Ford's Washington Auto Show booth showed off a new range of specialized car-to-car WiFi networks intended to allow cars to automatically negotiate following distances and lane-changes, so that drivers can be alerted to potential traffic hazards. It's a cool idea, but I immediately wondered if you could transmit bogus information about your car's location, speed, etc, in such a way as to cause all the other cars on the road to yield to you, convinced that they are about to get into a terrible crash. This is a new possibility opened up by allowing cars to self-report their locations and speed to one another, one that isn't there in today's advanced cars, which use sensors to determine for themselves who else is on the road and what hazards they present.

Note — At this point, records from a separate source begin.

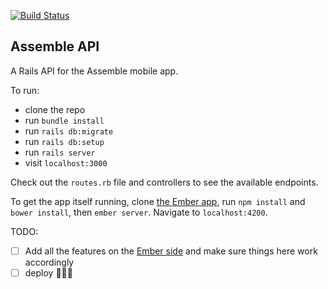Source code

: [![Build Status](https://travis-ci.org/lbaillie/assemble-api.svg?branch=master)](https://travis-ci.org/lbaillie/assemble-api)

## Assemble API

A Rails API for the Assemble mobile app.

To run:

* clone the repo
* run `bundle install`
* run `rails db:migrate`
* run `rails db:setup`
* run `rails server`
* visit `localhost:3000`

Check out the `routes.rb` file and controllers to see the available endpoints.

To get the app itself running, clone [the Ember app](https://github.com/lizbaillie/assemble), run `npm install` and `bower install`, then `ember server`. Navigate to `localhost:4200`.

TODO:

- [ ] Add all the features on the [Ember side](https://github.com/lizbaillie/assemble) and make sure things here work accordingly
- [ ] deploy 🚀🚀🚀

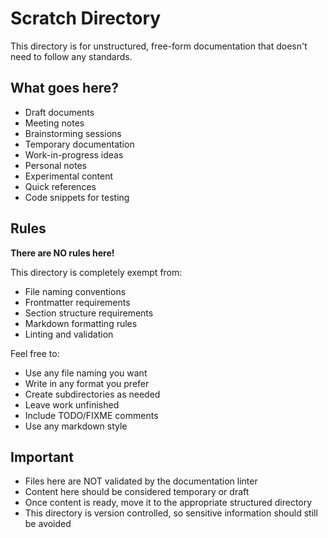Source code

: # Scratch Directory

This directory is for unstructured, free-form documentation that doesn't need to follow any standards.

## What goes here?

- Draft documents
- Meeting notes
- Brainstorming sessions
- Temporary documentation
- Work-in-progress ideas
- Personal notes
- Experimental content
- Quick references
- Code snippets for testing

## Rules

**There are NO rules here!**

This directory is completely exempt from:
- File naming conventions
- Frontmatter requirements
- Section structure requirements
- Markdown formatting rules
- Linting and validation

Feel free to:
- Use any file naming you want
- Write in any format you prefer
- Create subdirectories as needed
- Leave work unfinished
- Include TODO/FIXME comments
- Use any markdown style

## Important

- Files here are NOT validated by the documentation linter
- Content here should be considered temporary or draft
- Once content is ready, move it to the appropriate structured directory
- This directory is version controlled, so sensitive information should still be avoided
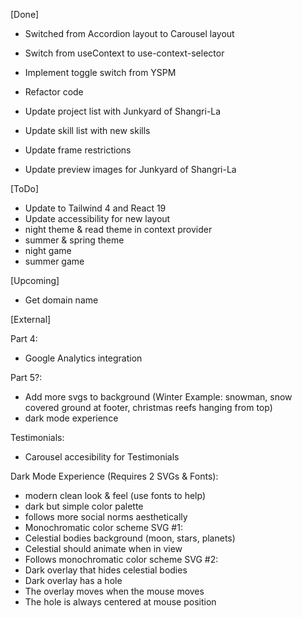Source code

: [Done]

- Switched from Accordion layout to Carousel layout
- Switch from useContext to use-context-selector
- Implement toggle switch from YSPM
- Refactor code

- Update project list with Junkyard of Shangri-La
- Update skill list with new skills
- Update frame restrictions
- Update preview images for Junkyard of Shangri-La

[ToDo]

- Update to Tailwind 4 and React 19
- Update accessibility for new layout
- night theme & read theme in context provider
- summer & spring theme
- night game
- summer game

[Upcoming]

- Get domain name

[External]

Part 4:

- Google Analytics integration

Part 5?:

- Add more svgs to background
  (Winter Example: snowman, snow covered ground at footer, christmas reefs hanging from top)
- dark mode experience

Testimonials:

- Carousel accesibility for Testimonials

Dark Mode Experience (Requires 2 SVGs & Fonts):

- modern clean look & feel (use fonts to help)
- dark but simple color palette
- follows more social norms aesthetically
- Monochromatic color scheme
  SVG #1:
- Celestial bodies background (moon, stars, planets)
- Celestial should animate when in view
- Follows monochromatic color scheme
  SVG #2:
- Dark overlay that hides celestial bodies
- Dark overlay has a hole
- The overlay moves when the mouse moves
- The hole is always centered at mouse position
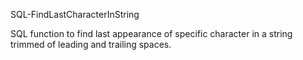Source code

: SQL-FindLastCharacterInString

SQL function to find last appearance of specific character in a string trimmed of leading and trailing spaces.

Ford's technology works over a dedicated short-range WiFi system on a secure channel allocated by the FCC. Ford says the system one-ups radar safety systems by allowing full 360-degree coverage even when there's no direct line of sight. Scenarios where this could benefit safety or traffic? Predicting collision courses with unseen vehicles, seeing sudden stops before they're visible, and spotting traffic pattern changes on a busy highway.
As much as 81 percent of all passenger vehicle crashes where alcohol isn't a factor are due to such hazards, according to Ford. That amounts to over 4.3 million incidents each year. Ford wants to reduce that number.
Beyond the safety aspect, Ford says V2V technology, if applied on a national scale, could reduce wasted fuel spent in traffic delays. According to the Texas Transportation Intisute, about 3.9 billion gallons of fuel were wasted in traffic in 2009. That's a lot of gas–$808 worth for the average commuter.